Remote voice assist Pipeline - Whisper

In this post, I’d like to show you how to run Whisper on a different computer, outside your Home Assistant server.

Many users run Home Assistant on a Raspberry Pi or a small PC. While Whisper (especially with fast and small models) can work on those setups, its performance is often suboptimal. Since Wyoming allows for a remote Whisper installation, I decided to test running Whisper on my MBP M1. In theory, it should run much faster, won’t consume resources from my limited Home Assistant host, and will still operate locally within my network.

In this post, I’ve included some screenshots with Spanish localization. I hope it’s easy enough to follow in other languages. Let’s get started!


Local baseline

First, I started with the Local pipeline as described in Getting started - Local - Home Assistant. I’m running Home Assistant on a computer with an Intel N100 (4 cores) and 16GB of RAM. Despite being more powerful than a Raspberry Pi, the results are not great:

slow local piper

The recording is about 3.2 seconds long, and it took 5.4 seconds to process.

Remote setup

I wanted to run Whisper on my MBP, which is quite powerful (M1 Max CPU, 65GB RAM). This guide assumes you already have git and Python 3.12 installed. I tried different Python versions, but at the time of writing, only Python 3.12 worked.

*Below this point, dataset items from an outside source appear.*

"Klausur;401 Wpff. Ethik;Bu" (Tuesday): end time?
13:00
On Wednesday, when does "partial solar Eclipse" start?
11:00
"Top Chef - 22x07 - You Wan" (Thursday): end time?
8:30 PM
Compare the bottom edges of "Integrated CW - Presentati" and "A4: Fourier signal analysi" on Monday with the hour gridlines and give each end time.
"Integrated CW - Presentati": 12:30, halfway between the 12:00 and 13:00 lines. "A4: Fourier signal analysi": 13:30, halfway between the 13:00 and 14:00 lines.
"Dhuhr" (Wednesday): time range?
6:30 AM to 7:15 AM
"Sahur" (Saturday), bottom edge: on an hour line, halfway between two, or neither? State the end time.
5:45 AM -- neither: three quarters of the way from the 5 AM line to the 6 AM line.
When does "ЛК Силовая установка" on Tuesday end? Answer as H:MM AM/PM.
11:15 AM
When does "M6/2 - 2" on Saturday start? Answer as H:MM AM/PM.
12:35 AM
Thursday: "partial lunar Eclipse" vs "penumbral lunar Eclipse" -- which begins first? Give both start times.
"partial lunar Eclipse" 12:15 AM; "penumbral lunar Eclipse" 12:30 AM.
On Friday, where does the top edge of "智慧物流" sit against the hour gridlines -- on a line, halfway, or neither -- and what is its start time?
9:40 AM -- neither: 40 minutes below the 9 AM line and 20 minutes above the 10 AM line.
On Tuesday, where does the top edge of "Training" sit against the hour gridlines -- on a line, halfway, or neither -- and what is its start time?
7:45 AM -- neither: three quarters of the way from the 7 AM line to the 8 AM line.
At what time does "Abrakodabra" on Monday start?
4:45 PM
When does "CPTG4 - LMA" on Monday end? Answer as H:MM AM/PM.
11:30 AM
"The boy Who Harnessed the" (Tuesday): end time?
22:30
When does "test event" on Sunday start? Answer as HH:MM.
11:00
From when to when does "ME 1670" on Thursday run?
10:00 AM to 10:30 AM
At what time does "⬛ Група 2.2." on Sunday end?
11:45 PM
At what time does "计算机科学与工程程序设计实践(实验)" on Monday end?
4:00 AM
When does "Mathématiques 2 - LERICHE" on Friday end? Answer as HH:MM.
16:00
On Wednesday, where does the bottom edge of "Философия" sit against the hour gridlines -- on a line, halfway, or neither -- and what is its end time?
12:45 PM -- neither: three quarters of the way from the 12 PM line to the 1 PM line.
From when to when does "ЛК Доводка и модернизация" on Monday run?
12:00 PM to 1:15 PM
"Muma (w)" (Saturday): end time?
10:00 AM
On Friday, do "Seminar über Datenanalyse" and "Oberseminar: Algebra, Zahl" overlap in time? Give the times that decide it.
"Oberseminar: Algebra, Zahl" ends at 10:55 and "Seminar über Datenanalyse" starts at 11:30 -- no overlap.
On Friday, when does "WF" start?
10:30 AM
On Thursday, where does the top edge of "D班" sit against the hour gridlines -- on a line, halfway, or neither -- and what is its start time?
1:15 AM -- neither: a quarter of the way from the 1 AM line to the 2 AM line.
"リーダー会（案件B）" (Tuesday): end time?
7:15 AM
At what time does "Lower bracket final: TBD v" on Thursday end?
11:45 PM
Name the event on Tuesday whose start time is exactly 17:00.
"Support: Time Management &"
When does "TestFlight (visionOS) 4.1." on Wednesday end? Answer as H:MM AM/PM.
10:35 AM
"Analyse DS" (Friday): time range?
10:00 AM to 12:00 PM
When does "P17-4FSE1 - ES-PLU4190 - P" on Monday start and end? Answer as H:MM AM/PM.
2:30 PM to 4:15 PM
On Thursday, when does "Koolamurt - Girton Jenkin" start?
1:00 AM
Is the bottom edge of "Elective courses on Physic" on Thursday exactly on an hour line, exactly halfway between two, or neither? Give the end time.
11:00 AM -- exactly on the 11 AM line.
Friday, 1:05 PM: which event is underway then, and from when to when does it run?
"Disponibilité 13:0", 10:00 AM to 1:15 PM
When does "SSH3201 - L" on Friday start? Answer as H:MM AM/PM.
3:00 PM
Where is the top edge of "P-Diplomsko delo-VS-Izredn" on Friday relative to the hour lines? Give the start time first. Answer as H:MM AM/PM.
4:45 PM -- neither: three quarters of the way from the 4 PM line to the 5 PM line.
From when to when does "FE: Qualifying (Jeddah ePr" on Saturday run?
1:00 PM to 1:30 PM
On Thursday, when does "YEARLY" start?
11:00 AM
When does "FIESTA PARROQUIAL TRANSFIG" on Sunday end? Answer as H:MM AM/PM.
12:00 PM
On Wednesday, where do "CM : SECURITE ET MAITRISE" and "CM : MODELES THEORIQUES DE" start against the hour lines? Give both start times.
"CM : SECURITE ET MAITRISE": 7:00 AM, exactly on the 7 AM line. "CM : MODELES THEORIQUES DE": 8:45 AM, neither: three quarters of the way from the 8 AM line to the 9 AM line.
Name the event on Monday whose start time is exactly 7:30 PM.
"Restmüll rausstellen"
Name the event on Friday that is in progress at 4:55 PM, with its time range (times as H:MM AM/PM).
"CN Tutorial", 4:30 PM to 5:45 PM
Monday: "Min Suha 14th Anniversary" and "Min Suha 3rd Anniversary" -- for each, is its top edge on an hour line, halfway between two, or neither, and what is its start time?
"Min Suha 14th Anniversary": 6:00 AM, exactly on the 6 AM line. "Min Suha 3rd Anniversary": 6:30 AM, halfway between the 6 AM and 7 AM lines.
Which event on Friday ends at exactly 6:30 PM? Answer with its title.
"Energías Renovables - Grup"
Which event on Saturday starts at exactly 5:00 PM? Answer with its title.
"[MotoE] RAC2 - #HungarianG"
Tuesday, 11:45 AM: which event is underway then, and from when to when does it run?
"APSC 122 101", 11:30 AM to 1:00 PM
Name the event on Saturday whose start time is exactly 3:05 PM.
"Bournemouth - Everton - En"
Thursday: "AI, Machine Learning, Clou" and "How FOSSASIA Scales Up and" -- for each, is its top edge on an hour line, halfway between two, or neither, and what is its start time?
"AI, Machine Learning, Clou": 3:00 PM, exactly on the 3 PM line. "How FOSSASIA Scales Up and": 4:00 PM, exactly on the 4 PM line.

First, you have to clone GitHub - rhasspy/wyoming-faster-whisper: Wyoming protocol server for faster whisper speech to text system, which is a Wyoming server for Whisper:

git clone https://github.com/rhasspy/wyoming-faster-whisper
cd wyoming-faster-whisper

Next, set up the Python environment:

python3.12 -m venv .venv
source .venv/bin/activate

Then, install the dependencies:

python -m ensurepip --upgrade
pip install -r requirements.txt

Finally, start the server:

script/run --model tiny-int8 --language es --uri 'tcp://0.0.0.0:10300' --data-dir ./local --download-dir ./local

Note: This setup uses the tiny-int8 model. While this model is not great (at least for Spanish), I’ll use it for consistency to compare results later.

Keep the server running.

Home Assistant configuration

Go to the Wyoming Protocol integration in Home Assistant and add a new service:

Enter your IP address and use 10300 as the port:

Screenshot 2025-02-05 at 12.36.59

And that’s it! One last thing: I recommend renaming the integration. By default, it’s named faster-whisper, which is the same name as the local Whisper. Having both with the same name can be confusing.

Voice configuration

The next step is to create a Voice Assistant using the remote Whisper instance. Follow the tutorial in Getting started - Local - Home Assistant, specifically the section “Setup your assistant.” The only difference is that you should select the remote Whisper instance.

image

Testing it

Using the same sentence, I now get sub-second processing times:

image

Accuracy

With Whisper running on more powerful hardware, you can now use better models to improve accuracy. To change the model, modify the command used to start the server. For example:

script/run --model turbo --language es --uri 'tcp://0.0.0.0:10300' --data-dir ./local --download-dir ./local 

Of course, processing times will increase, but at least you can try different models to find the best balance between accuracy and speed for your needs.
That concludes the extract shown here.